- Born: 1969 Suroor Village, Oman
- Education: M.A. in Arabic Literature; M.A. in Mass Communication;
- Occupation(s): Novelist, Storyteller
- Years active: 1998- oresent

= Mahmoud al-Rahbi =

Omani novelist and storyteller

Mahmoud al-Rahbi (Arabic: محمود الرحبي) is an Omani novelist and storyteller who was born in 1969. He is the author of over seven story collections including ‘A Swing Over Two Periods of Time’ which ranked in the top position in ‘The Cultural Dubai Award’ in 2009, and ‘Noon Hour’ which won ‘Sultan Qaboos Award for Culture, Arts, and Literature’ in 2012. He, as well, has published four novels including ‘The Stranger’s Leaves’.

== Biography ==
Mohmoud al-Rahbi is an Omani novelist and storyteller, who was born in 1969 in Suroor village, Oman. He moved to Morocco to pursue higher education and studied Ijazh in Arabic Literature there. He holds an M.A. in Arabic Literature from Mohammed V University of Rabat and an M.A. in Mass Communication from Tunisia.
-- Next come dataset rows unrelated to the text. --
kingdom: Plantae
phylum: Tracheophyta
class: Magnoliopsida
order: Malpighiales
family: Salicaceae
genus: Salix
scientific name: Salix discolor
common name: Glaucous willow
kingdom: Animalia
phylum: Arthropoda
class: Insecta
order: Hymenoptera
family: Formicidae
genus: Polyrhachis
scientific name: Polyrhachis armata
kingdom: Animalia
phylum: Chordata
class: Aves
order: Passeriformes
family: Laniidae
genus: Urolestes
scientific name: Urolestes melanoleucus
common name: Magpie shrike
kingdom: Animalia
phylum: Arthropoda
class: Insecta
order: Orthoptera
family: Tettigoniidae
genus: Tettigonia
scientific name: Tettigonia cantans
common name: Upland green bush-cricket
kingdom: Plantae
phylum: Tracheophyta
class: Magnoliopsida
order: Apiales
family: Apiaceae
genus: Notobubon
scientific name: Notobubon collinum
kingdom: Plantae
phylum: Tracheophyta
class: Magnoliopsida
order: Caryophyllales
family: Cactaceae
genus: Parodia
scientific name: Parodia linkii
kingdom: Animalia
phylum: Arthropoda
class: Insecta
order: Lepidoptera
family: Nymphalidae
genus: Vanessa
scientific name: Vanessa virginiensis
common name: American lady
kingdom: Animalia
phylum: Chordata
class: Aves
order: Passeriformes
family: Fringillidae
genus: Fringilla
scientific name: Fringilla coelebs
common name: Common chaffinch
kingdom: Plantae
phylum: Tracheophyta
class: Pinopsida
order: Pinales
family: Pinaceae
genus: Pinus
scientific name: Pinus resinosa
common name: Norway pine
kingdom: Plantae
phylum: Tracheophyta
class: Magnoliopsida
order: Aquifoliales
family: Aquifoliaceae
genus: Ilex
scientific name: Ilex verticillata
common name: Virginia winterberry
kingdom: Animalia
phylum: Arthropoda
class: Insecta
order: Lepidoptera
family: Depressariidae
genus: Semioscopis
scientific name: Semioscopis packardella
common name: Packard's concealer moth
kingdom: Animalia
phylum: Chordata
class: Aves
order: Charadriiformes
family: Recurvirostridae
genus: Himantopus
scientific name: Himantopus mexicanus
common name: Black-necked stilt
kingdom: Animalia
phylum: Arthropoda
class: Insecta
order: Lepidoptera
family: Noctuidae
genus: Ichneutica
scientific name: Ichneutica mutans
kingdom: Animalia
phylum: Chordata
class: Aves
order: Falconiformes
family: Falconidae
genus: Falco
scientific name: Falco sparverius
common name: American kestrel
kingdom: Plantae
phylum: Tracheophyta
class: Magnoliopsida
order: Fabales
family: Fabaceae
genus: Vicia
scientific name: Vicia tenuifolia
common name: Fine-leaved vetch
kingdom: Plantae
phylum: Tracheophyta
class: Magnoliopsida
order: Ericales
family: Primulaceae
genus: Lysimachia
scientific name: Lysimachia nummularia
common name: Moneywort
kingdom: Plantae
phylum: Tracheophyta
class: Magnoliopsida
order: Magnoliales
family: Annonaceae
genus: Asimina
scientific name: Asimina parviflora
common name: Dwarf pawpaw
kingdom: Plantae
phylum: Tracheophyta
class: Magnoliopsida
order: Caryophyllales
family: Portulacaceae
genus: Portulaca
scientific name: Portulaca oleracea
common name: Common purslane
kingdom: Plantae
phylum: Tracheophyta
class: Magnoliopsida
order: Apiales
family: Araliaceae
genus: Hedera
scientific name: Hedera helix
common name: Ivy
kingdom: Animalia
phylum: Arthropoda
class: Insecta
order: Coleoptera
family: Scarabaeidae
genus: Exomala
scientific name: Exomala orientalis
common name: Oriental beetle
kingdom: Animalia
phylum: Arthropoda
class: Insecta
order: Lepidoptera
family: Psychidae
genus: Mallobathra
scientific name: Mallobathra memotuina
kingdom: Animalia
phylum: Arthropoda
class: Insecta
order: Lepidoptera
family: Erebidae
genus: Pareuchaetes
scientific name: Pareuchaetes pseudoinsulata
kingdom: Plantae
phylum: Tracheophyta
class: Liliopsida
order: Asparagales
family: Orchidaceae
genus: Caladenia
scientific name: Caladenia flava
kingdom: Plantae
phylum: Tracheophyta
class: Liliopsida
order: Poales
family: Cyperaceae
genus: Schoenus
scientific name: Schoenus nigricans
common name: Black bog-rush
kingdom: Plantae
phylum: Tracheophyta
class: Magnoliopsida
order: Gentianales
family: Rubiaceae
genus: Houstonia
During his stay in Rabat, Al-Rahbi had the opportunity to attend several programs and lectures delivered by Mahmoud Darwish, Nizar Qabbani, Roger Garaudy, Jacques Berque, and others.

Al-Rahbi started his writing career when he was staying in Rabat, as the Sudanese sociologist Ibrahim Haider encouraged him to publish his story in Al-Quds Al-Arabi newspaper. The newspaper has published some of Al-Rahbi's stories including ‘The Brown Colour’, a story collection, published in 1998. Through this story collection Al-Rahbi began his actual literary career.

Al-Rahbi writs both stories and novels. Up to date, he has published more than seven story collections and some of them were translated into other languages. ‘Three Mountain Stories’ is al-Rahbi's most recent story collection which was published in 2020 by ‘The Omani Society For Writers and Literates’ in collaboration with ‘Alaan Publishers and Distributors’. He has, also, published four novels including ‘The Stranger’s Leaves’ and ‘The Dreamer’s Map’. Al-Rahbi's writings are greatly inspired by the Omani environment. He, additionally, connects reality with Fantasia and Surrealism, using simple language facilitate comprehension.

He Has won several literary awards including ‘Sultan Qaboos Award for Culture, Arts, and Literature’ for his story collection ‘The Noon Hour’ in 2012. Moreover, in 2009, ‘A Swing Over Two Periods of Time’ won The Cultural Dubai Award and ranked on the top position. Al-rahbi was, also, nominated for Al Multaqa Prize For Arabic Short Story shortlist twice, for ‘It Wasn't Just A Laughter’ in 2017 and for ‘The Scream Of Munch’ in 2019.

== Works ==

=== Story Collections ===
Some of Al-Rahbi's story collections are:

- The Brown Colour (Original title: Al-Lawn Al-Bonny), 1998
- Oblivion Lake (Original title: Birkkat Al-Nissyan), 2006
- A Swing Over Two Periods of Time (Original title: Aurjoha Fawqa Zamanain), 2011
- The Scream of Munch (Original title: Sarkhat Munch), 2017
- Three Mountain Stories (Original title: Thalathu Qissasin Jabalia), 2020

=== Novel ===

- Al-Rahbi's has four novels including:
- The Dreamer's Map (Original title: Kharitat Al-Halim), 2010
- The Stranger's Leaves (Original title: Awraq Al-Ghareeb), 2017

== Awards ==
Al-Rahbi has won several literary awards including:

- ‘Sultan Qaboos Award for Culture, Arts, and Literature’ for his story collection ‘The Noon Hour’ in 2012.
- 'Best Story' in Muscat International Book Fair for 'Why Don't You Joke with Me?' in 2008.
- The Cultural Dubai Award (Top 1) for his story collection ‘A Swing Over Two Periods of Time’, in 2009.

== Nominations ==
- Al Multaqa Prize For Arabic Short Story shortlist for ‘It Was Not Just A Laughter’, in 2017.
- Al Multaqa Prize For Arabic Short Story shortlist for ‘The Scream Of Munch’ in 2019.